I am also a bit late in the process of giving my humble advice on this thread.

Being a C programmer for almost 20 years, I would like to cover my developer's 
hat for a few minutes. I strongly discourage using comments to obtain ... 
"conditional compilation/interpretation".

In many languages, such as C, conditional compilation is achieved via the C 
pre-processor, a sort of pre-compilation step. In interpreted languages, the 
statements are conditionally interpreted via specific directives.

Pre-processing directives, or any derivative, is the proper way to achieve 
"conditional interpretation".

I have taken the decision to step away from this weird possibility of IE ... 
simply because I do not want to be obliged, in a year or two, to change a bulk 
of web sites built on that feature.

... voilĂ  ... this is my humble contribution.

Pat



-----Original Message-----
Hi

This is a bit late, the internet broke for me for the last few days...

On 9/30/05, Thierry Koblentz <[EMAIL PROTECTED]> wrote:
>
> James Ellis wrote:
> > Conditional statements in HTML such as those used by IE/Windows are a
> > slippery slope and they seriously break a central tenet of
> > programming. They are contained with <!-- HTML comments --> and
> > comments in code are not meant to be parsed as code. It's just plain
> > badness.
>
> I don't follow you here. These comments *are meant to be* parsed by
> IE/Win.


Wrong.. comments are not meant to be parsed by an interpreter. Comments are
descriptive rather than interpretive.

Taking one step back here from the browser level here to get closer to the
programming layer would be good. The result of the use of code in comments
is being focused on here rather than how the result was made. In
programming, if we reach a result that appears to work based on poor coding,
we don't have a solution to the problem - we have a workaround based on
exploitable hacks. Mistakes building on mistakes.

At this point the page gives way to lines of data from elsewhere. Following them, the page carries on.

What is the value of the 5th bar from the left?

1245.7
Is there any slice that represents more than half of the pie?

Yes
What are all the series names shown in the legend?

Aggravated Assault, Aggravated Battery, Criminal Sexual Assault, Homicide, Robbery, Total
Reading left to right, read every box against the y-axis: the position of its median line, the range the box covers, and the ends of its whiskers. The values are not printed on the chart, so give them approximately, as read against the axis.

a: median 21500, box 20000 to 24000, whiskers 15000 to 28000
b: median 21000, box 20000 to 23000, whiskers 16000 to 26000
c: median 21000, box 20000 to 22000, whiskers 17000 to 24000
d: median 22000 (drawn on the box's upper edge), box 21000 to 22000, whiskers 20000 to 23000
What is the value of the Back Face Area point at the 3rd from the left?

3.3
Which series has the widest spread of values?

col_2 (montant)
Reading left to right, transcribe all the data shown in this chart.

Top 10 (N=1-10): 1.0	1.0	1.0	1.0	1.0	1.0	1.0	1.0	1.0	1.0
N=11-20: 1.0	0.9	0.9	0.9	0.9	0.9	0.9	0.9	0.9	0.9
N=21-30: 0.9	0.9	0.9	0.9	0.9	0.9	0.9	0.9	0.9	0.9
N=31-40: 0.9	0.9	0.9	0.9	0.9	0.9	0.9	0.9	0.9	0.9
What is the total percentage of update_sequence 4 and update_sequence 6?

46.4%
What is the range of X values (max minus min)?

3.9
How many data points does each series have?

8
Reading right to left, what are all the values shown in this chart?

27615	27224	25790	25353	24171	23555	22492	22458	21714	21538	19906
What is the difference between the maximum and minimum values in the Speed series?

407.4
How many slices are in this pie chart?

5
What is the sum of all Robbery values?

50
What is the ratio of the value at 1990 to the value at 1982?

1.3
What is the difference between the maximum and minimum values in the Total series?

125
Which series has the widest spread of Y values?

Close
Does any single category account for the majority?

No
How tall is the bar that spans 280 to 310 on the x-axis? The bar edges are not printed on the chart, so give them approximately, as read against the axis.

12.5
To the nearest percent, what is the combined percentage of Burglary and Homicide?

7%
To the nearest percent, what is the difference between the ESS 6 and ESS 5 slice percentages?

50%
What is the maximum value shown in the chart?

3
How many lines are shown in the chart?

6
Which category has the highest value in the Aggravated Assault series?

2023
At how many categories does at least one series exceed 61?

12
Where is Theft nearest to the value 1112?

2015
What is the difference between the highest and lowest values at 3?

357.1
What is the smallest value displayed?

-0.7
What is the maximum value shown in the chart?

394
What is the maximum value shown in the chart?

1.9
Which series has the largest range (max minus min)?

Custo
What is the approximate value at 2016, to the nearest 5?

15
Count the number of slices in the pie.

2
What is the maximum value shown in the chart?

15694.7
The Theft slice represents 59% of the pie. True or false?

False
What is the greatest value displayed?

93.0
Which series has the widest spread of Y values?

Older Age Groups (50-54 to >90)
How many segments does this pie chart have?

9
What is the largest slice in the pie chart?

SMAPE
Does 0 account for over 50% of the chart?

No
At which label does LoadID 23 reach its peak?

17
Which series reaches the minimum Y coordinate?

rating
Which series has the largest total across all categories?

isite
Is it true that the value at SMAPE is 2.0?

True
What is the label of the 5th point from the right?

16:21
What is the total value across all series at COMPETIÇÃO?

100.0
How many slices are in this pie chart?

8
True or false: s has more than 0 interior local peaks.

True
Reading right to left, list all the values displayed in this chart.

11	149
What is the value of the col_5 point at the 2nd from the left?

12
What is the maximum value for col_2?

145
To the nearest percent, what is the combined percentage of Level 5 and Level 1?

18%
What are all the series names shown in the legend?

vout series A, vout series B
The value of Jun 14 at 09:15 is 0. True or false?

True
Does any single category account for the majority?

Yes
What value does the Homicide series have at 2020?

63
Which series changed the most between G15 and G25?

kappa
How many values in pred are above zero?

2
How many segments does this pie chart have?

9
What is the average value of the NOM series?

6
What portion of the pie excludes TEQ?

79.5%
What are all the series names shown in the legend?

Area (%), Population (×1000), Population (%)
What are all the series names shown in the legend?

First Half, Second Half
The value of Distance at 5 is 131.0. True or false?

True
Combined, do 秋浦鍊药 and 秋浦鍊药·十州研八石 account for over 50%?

Forget that it's IE for a second and look at what is happening in the
programming layer. There is an interpreter that is parsing the code, when it
comes upon a comment section it blithely ignores the fact the programmer has
escaped out of the interpreted part of the script and into the descriptive
part of the script. "Oh, you didn't want me to parse that but I'll do it
anyway -- just to be sure..." where could this end up? I don't know but I
sure don't like the idea of any interpreter parsing comments, with
unexpected results.

I agree with you both that it works in this situation, but it's based on
flawed programming principles and in doing this we've exposed the fact that
the IE interpreter parses what's in the comment, something that's not for
the interpreter to consume. Place something benign in the comment that is
then interpreted as an action to be carried out - bang! the interpreter
falls over or worse. It's a seriously flawed method of developing
applications.

Link : http://en.wikipedia.org/wiki/Comments
Link : http://webdesign.about.com/od/beginningtutorials/a/aa050503a.htm

> What happens if someone adds a comment that happens to be
> > parsed by some piece of software? the software then goes on and does
> > some unexpected things.
>
> Anything inside coments is supposed to be ignored by UAs so if something
> goes wrong it would be because of the browser and not because of what's
> inside these comments.


Haven't you just said above that the special conditional comments are meant
to be parsed by IE/Win? I don't follow.

> Comments, of course, can be machine readable such as those used to
> > provide code documentation or CVS/SVN keywords, but these don't
> > actually run anything or fork the code base.
> >
> > This is a 2005 version of mid 90's browser sniffing - forking the
> > codebase to provide slighlty different content based on the client in
> > use. Better to get the browsers actually rendering things to the
> > published spec (hard, yes, but a better outcome).
>
> IMHO, this is a nice idea, but not very realistic.


Well, if we decide not to push the doors won't open.